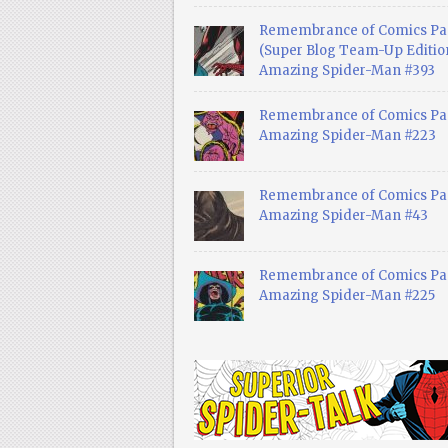
Remembrance of Comics Pa
(Super Blog Team-Up Edition
Amazing Spider-Man #393
Remembrance of Comics Pas
Amazing Spider-Man #223
Remembrance of Comics Pas
Amazing Spider-Man #43
Remembrance of Comics Pas
Amazing Spider-Man #225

_How to complete this task_
Provide a count of the lines in the data above that include the word "Spider", stating the number alone.

_Your response_
4